I believed this lie for so long. I have spent the last 25 years dieting, starving myself on processed “diet food” and exercising vigorously. However, in late 2011, shortly before my second visit to Dr. Keith, and after a lot of research, I began to think that dieting just might be my problem. This was the beginning of a journey that began to change the way I think about being fat and its relation to my health.

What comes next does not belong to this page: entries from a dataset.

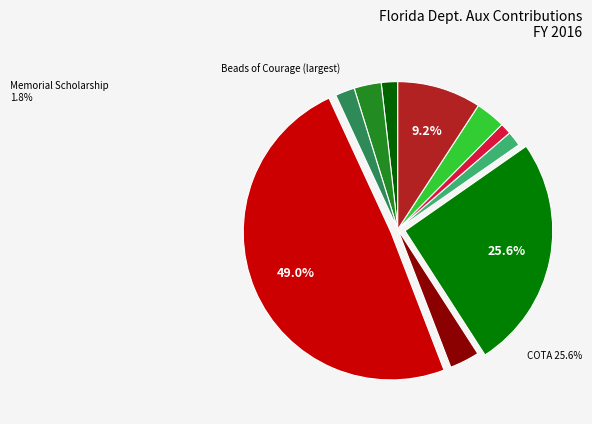

What is the largest slice in the pie chart?

Beads of Courage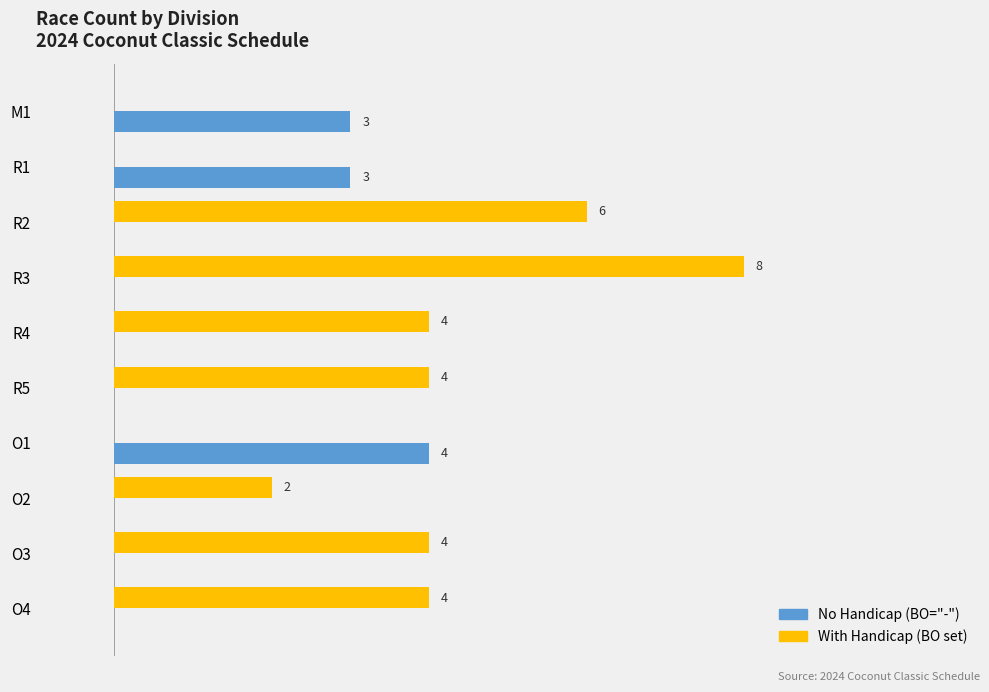

Which series changed the most between O2 and O3?

With Handicap (BO set)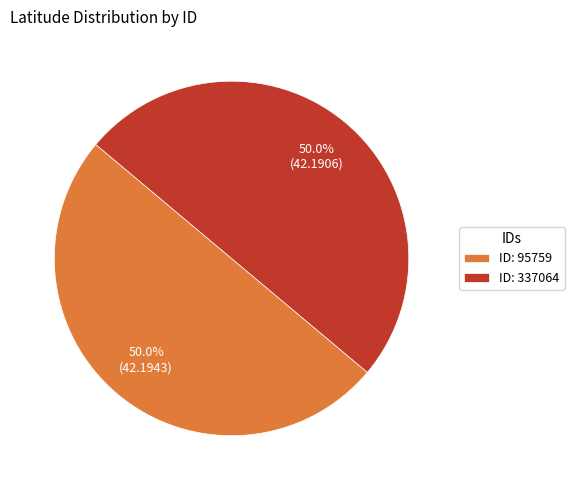

Count the number of slices in the pie.

2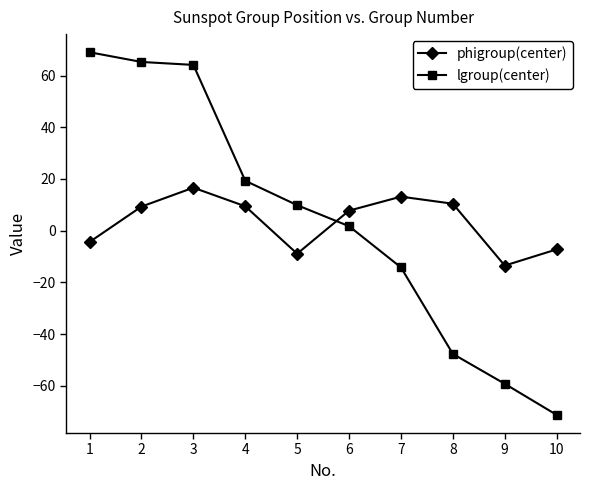

Which category has the highest value across all series?

1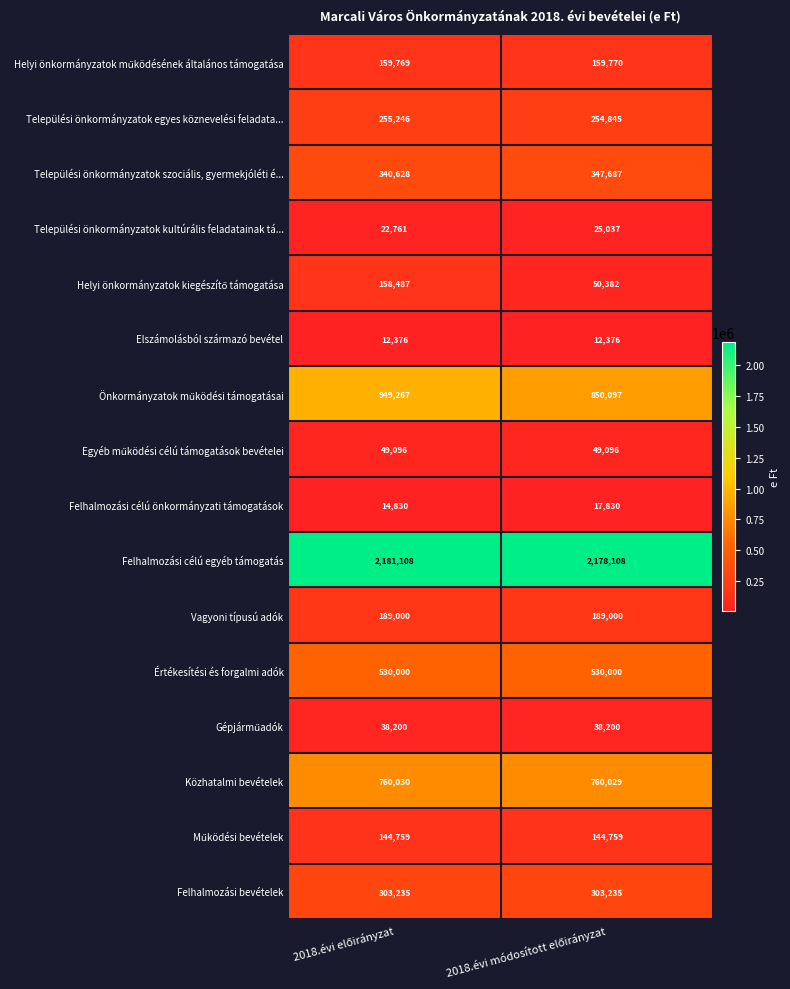

What is the greatest value displayed?

2181108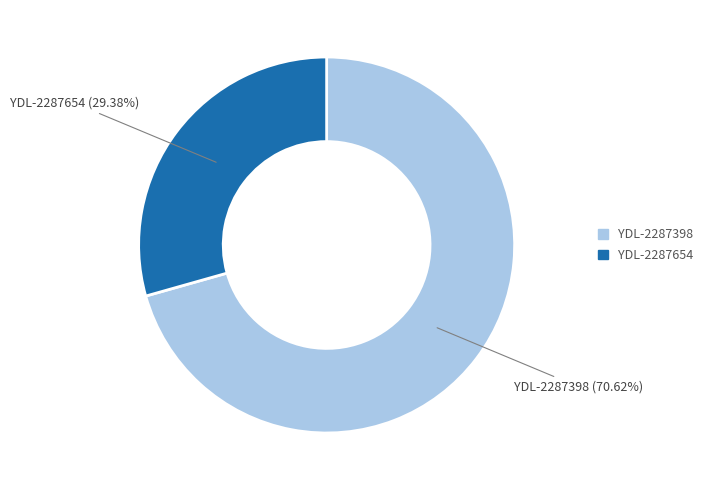

What is the majority slice?

YDL-2287398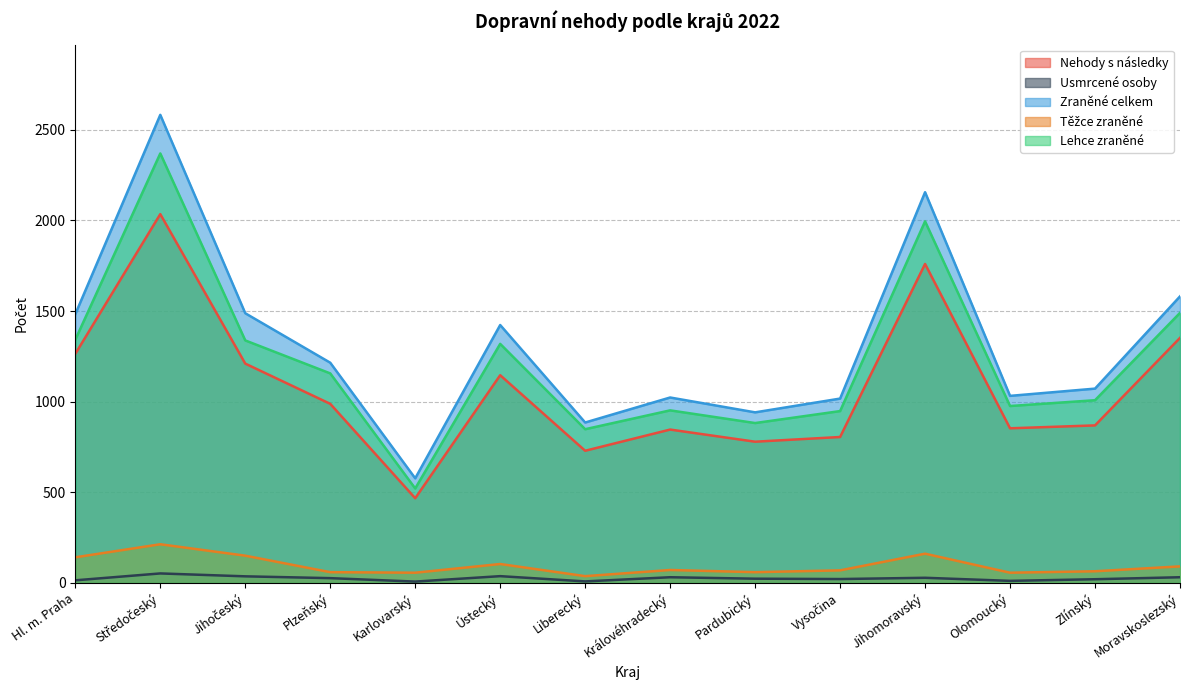

What is the smallest value displayed?

7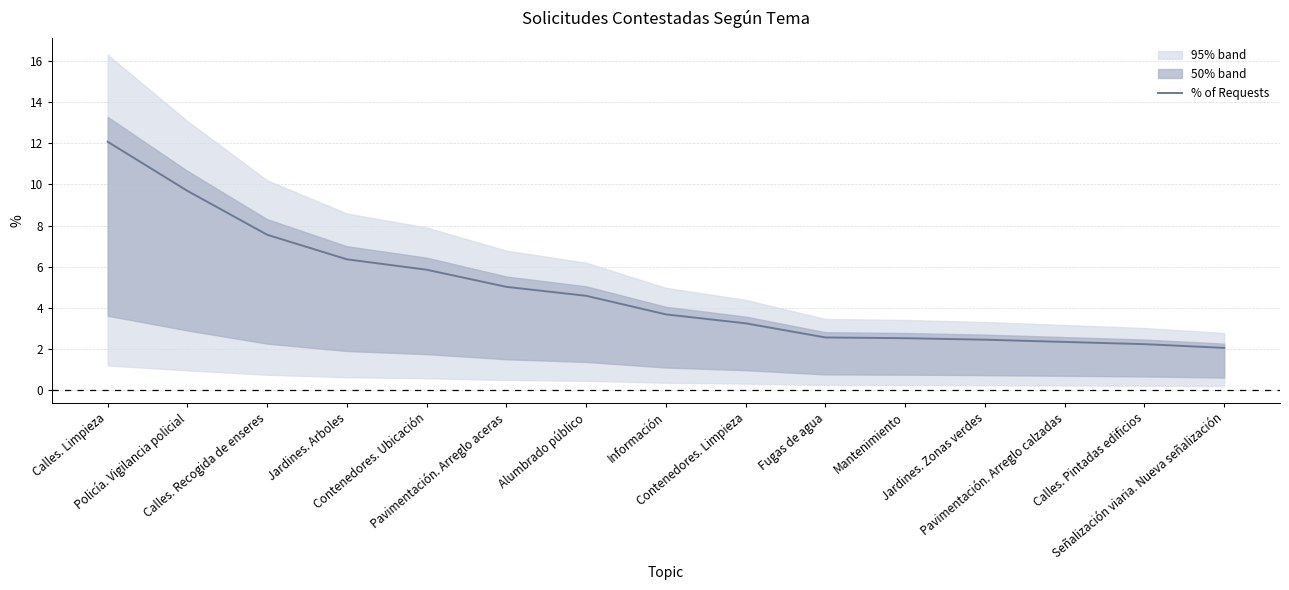

List the labels in order of value, largest first.

Calles. Limpieza, Policía. Vigilancia policial, Calles. Recogida de enseres, Jardines. Arboles, Contenedores. Ubicación, Pavimentación. Arreglo aceras, Alumbrado público, Información, Contenedores. Limpieza, Fugas de agua, Mantenimiento, Jardines. Zonas verdes, Pavimentación. Arreglo calzadas, Calles. Pintadas edificios, Señalización viaria. Nueva señalización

The purpose of this blog is to sort through the useless and downright harmful information you receive on a daily basis from the media, the diet and fitness industry and the medical/pharmaceutical industry about your health and your weight and to help you come up with some sane way to eat and live that will protect you from chronic disease and allow you to enjoy a long, happy and healthy life. This can be done even if you never lose a single pound. I believe that this is possible because I have been doing it for years…without even knowing it. I will also share with you the wisdom I have gleaned from some of the diets that I have been on. Amazingly enough, while most of them proved to be ineffective, unenjoyable and/or unsustainable, they all taught me a little something. For example, I will tell you about a supplement I once took because I was told it would result in crazy fat loss in 30 days. It failed to do that, but it did help me heal from an injury for a low cost and with no side effects or liver damage. I will tell you about a workout that I started doing because it was supposed to make me skinny. It didn’t exactly do that, but it did end up boosting my immune system and regulating my hormones, which helped me to avoid getting sick and sleep better. I will explain how a simple blood test can tell you which foods (that most people think are “healthy”) that you may want to think twice about eating, so that you can enjoy stellar digestion and nutrient absorption, which are both vital to your health, no matter how fat or thin you are. Let me be clear: I am not against weight loss. What I am against is weight loss being required for everyone as the ultimate “cure” for the “disease” of being fat.

This will be information that is useful, effective and won’t make you feel like a terrible human being who doesn’t deserve to live simply because you have more body fat than the people on the magazine covers.

And that is why you will love this blog.